## DATA EXTRACT
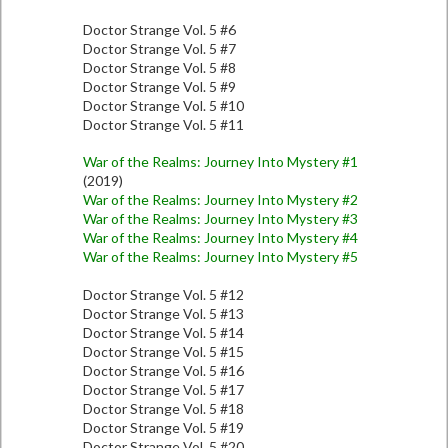
Doctor Strange Vol. 5 #6
Doctor Strange Vol. 5 #7
Doctor Strange Vol. 5 #8
Doctor Strange Vol. 5 #9
Doctor Strange Vol. 5 #10
Doctor Strange Vol. 5 #11
War of the Realms: Journey Into Mystery #1
(2019)
War of the Realms: Journey Into Mystery #2
War of the Realms: Journey Into Mystery #3
War of the Realms: Journey Into Mystery #4
War of the Realms: Journey Into Mystery #5
Doctor Strange Vol. 5 #12
Doctor Strange Vol. 5 #13
Doctor Strange Vol. 5 #14
Doctor Strange Vol. 5 #15
Doctor Strange Vol. 5 #16
Doctor Strange Vol. 5 #17
Doctor Strange Vol. 5 #18
Doctor Strange Vol. 5 #19
Doctor Strange Vol. 5 #20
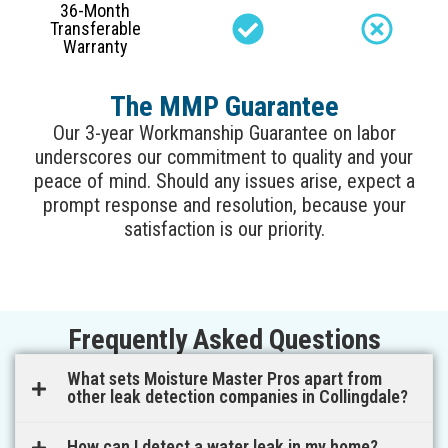
36-Month
Transferable
Warranty
The MMP Guarantee
Our 3-year Workmanship Guarantee on labor
underscores our commitment to quality and your
peace of mind. Should any issues arise, expect a
prompt response and resolution, because your
satisfaction is our priority.
Frequently Asked Questions
What sets Moisture Master Pros apart from
other leak detection companies in Collingdale?
How can I detect a water leak in my home?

## WORK TO BE COMPLETED
Transcribe the text of every record above word for word, leaving the pictures out of your answer.

## EXERCISE RESPONSE
Doctor Strange Vol. 5 #6
Doctor Strange Vol. 5 #7
Doctor Strange Vol. 5 #8
Doctor Strange Vol. 5 #9
Doctor Strange Vol. 5 #10
Doctor Strange Vol. 5 #11
War of the Realms: Journey Into Mystery #1
(2019)
War of the Realms: Journey Into Mystery #2
War of the Realms: Journey Into Mystery #3
War of the Realms: Journey Into Mystery #4
War of the Realms: Journey Into Mystery #5
Doctor Strange Vol. 5 #12
Doctor Strange Vol. 5 #13
Doctor Strange Vol. 5 #14
Doctor Strange Vol. 5 #15
Doctor Strange Vol. 5 #16
Doctor Strange Vol. 5 #17
Doctor Strange Vol. 5 #18
Doctor Strange Vol. 5 #19
Doctor Strange Vol. 5 #20
36-Month
Transferable
Warranty
The MMP Guarantee
Our 3-year Workmanship Guarantee on labor
underscores our commitment to quality and your
peace of mind. Should any issues arise, expect a
prompt response and resolution, because your
satisfaction is our priority.
Frequently Asked Questions
What sets Moisture Master Pros apart from
other leak detection companies in Collingdale?
How can I detect a water leak in my home?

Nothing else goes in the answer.